**Okunacak metin:**

1990’lı yıllarda Karl Sims, algoritmalarla bilgisayar animasyonları üreterek yapay zekâ destekli sanatın erken örneklerini ortaya koydu. 2000’li yıllarda yapay zekâ ile sanat üretimine yönelik projelerin sayısı artarken özellikle 2010’lardan itibaren derin öğrenme yöntemlerinin kullanılmaya başlanması bu alanda yeni bir dönemi başlattı. Bu dönemin en dikkat çekici örneklerden biri Bir Sonraki Rembrandt Projesi’dir. Proje, 2016’da Rembrandt’ın tarzını taklit eden değil, onun kadar özgün ve güçlü bir eser üretebilen bir algoritma geliştirmek amacıyla hayata geçirildi.

**Veriler:**
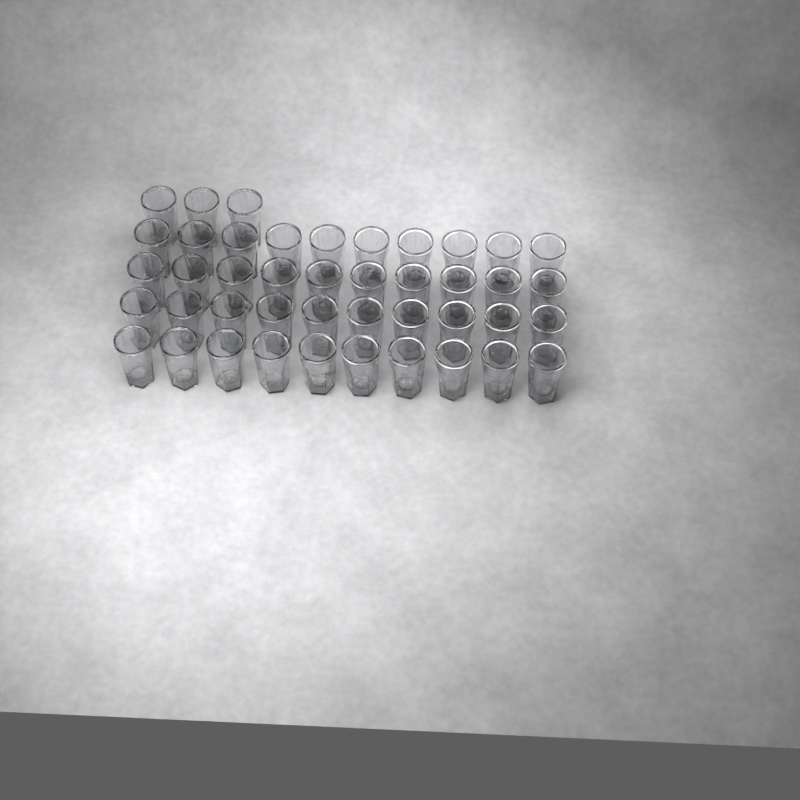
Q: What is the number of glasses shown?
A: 43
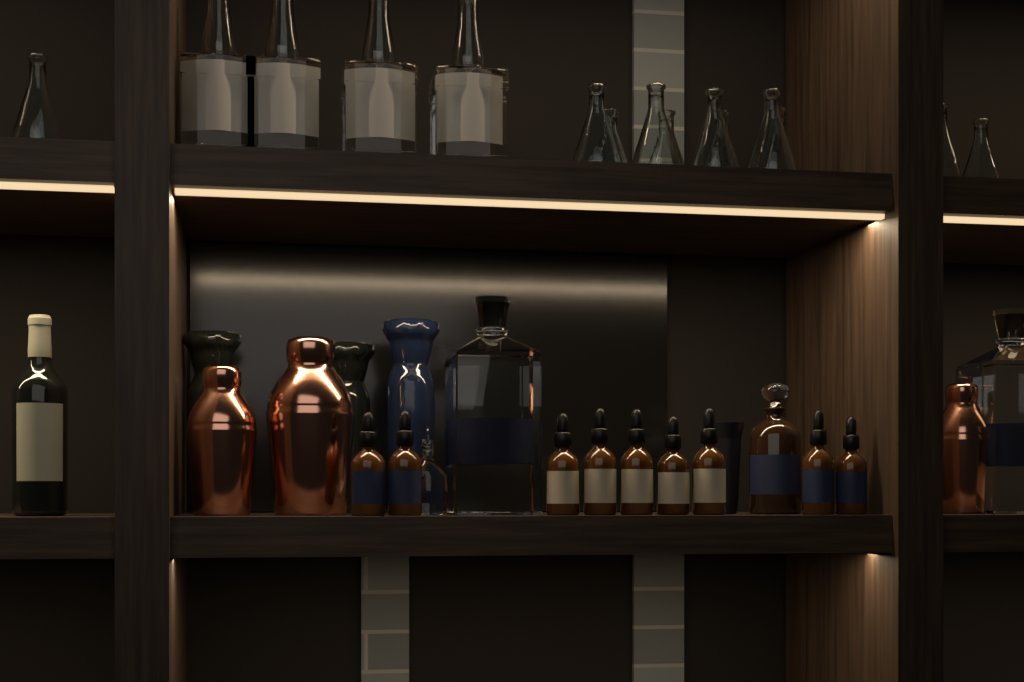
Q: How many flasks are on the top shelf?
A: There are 11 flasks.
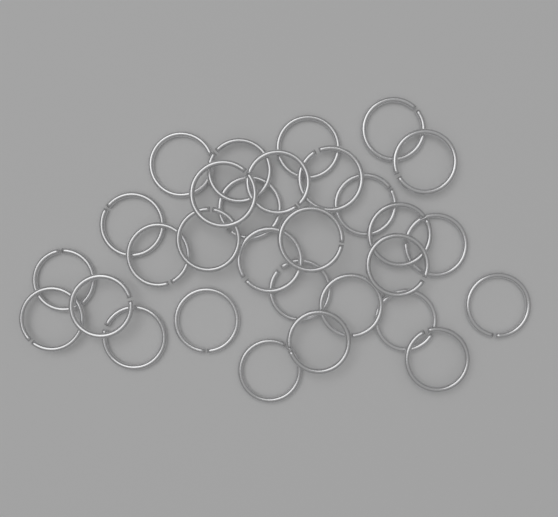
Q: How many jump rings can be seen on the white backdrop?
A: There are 30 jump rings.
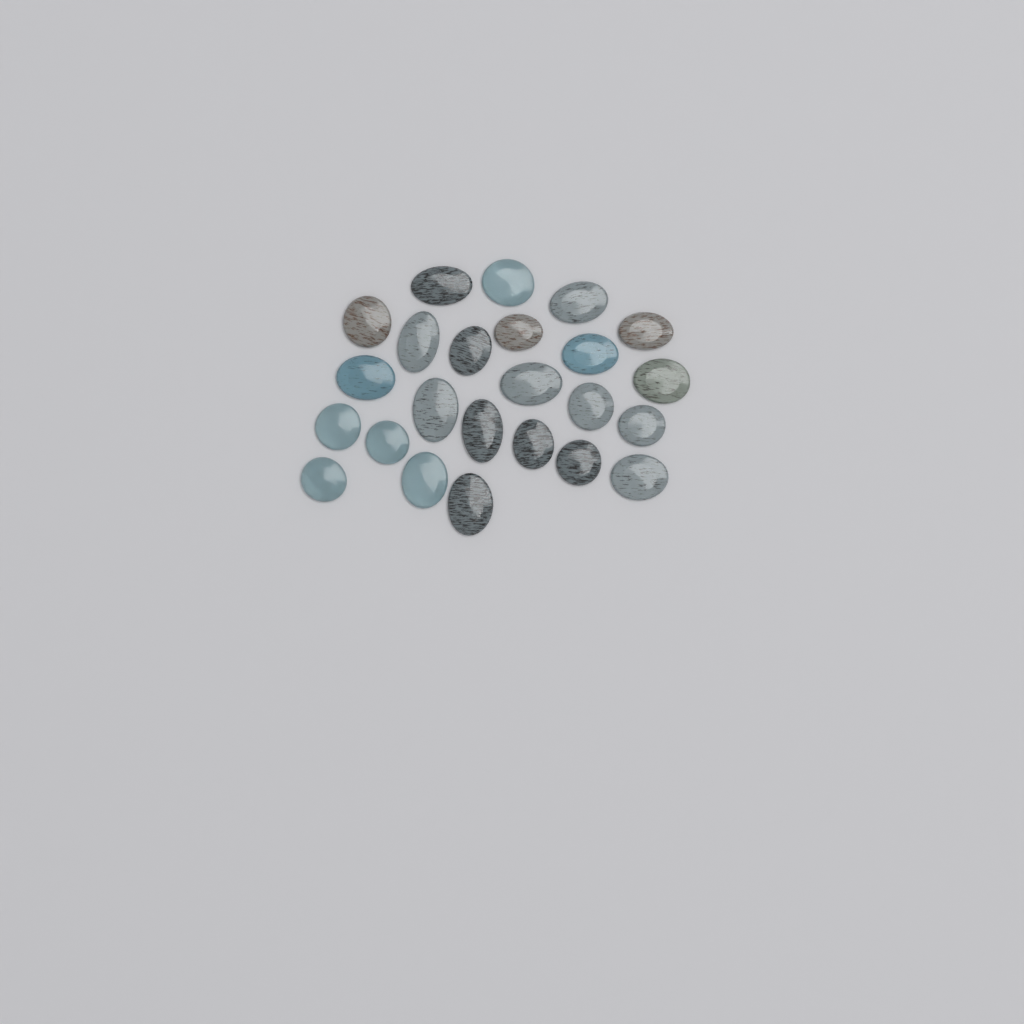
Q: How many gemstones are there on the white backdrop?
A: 24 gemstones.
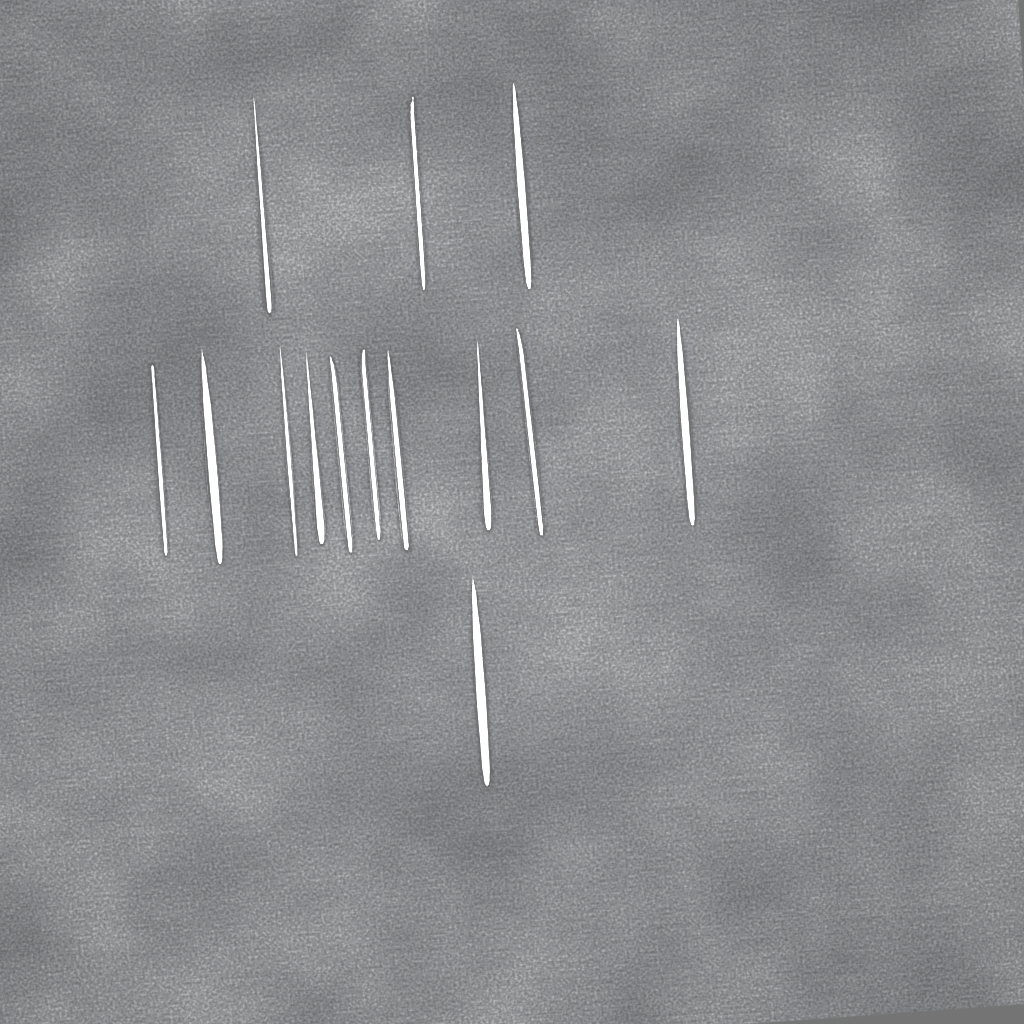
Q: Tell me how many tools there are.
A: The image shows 14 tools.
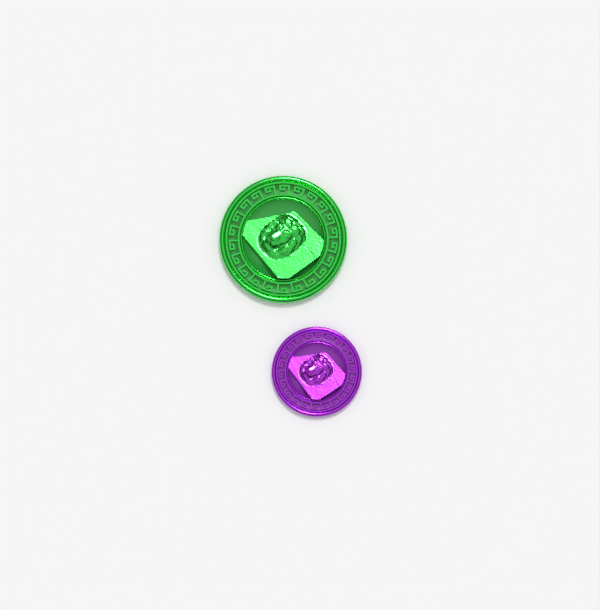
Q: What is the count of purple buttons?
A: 1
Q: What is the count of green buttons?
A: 1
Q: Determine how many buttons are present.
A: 2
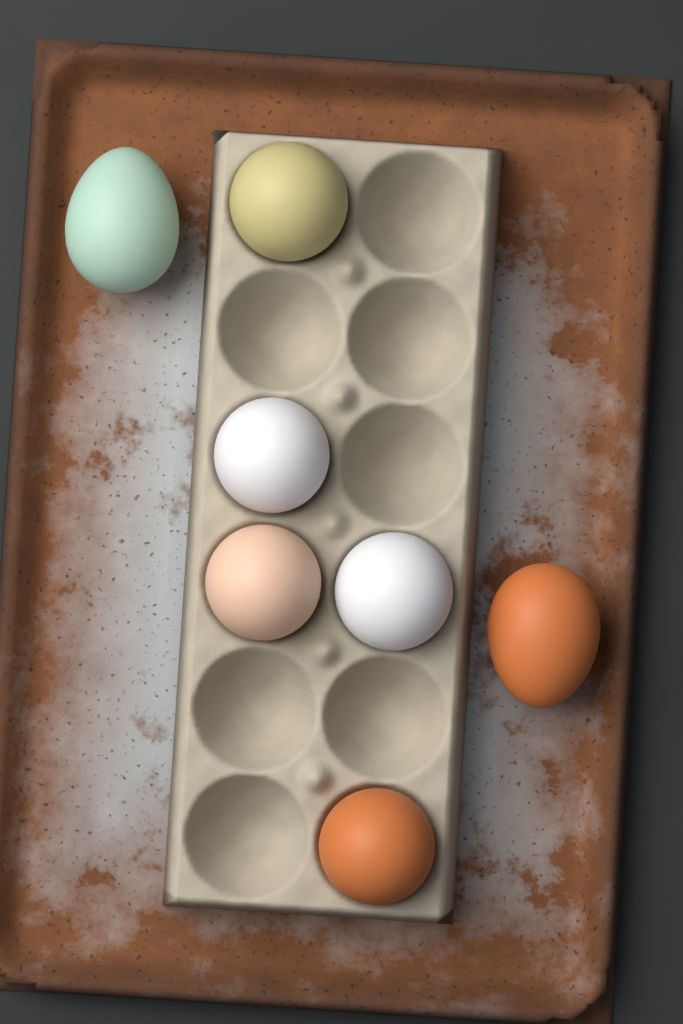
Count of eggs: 7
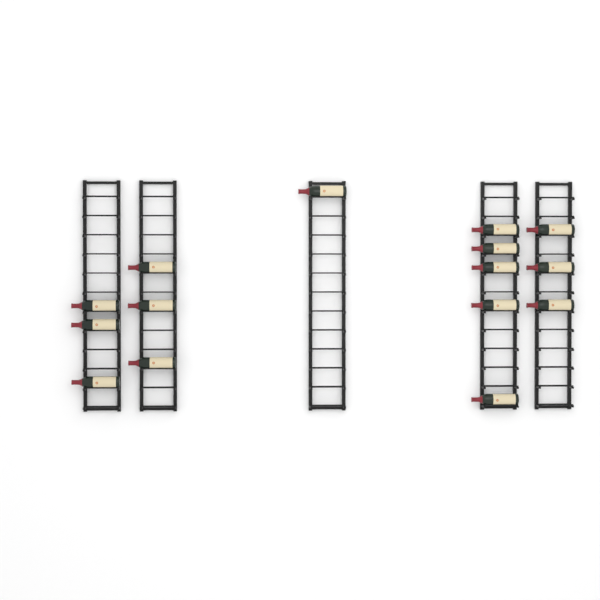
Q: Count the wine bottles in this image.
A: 15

**Alıştırmanın amacı:** Yapay zekâ destekli sanatın gelişimini anlatan metni kaldığı yerden sürdürün.

**Alıştırma çıktısı:**
Algoritma, Rembrandt’ın tablolarını ayrıntılı bir biçimde analiz ederek renk seçimlerini, dokularını, figürlerin geometrisini, fırça darbelerini ve kompozisyon anlayışını çözdü. Böylece bu sanatsal özellikleri veri girdilerine dönüştürerek tamamen yeni bir eser üretti. Yaklaşık bir yıl süren çalışmaların sonunda ortaya çıkan tablo, Rembrandt’ın çalışmalarına çok benzeyen ama ondan bağımsız, özgün bir yapıt niteliğindeydi. Algoritmanın ürettiği bu eser, Rembrandt'ın herhangi bir tablosunun kopyası olmadığı gibi sanatçının ileride yapabileceği bir eser gibi dew düşünülemezdi.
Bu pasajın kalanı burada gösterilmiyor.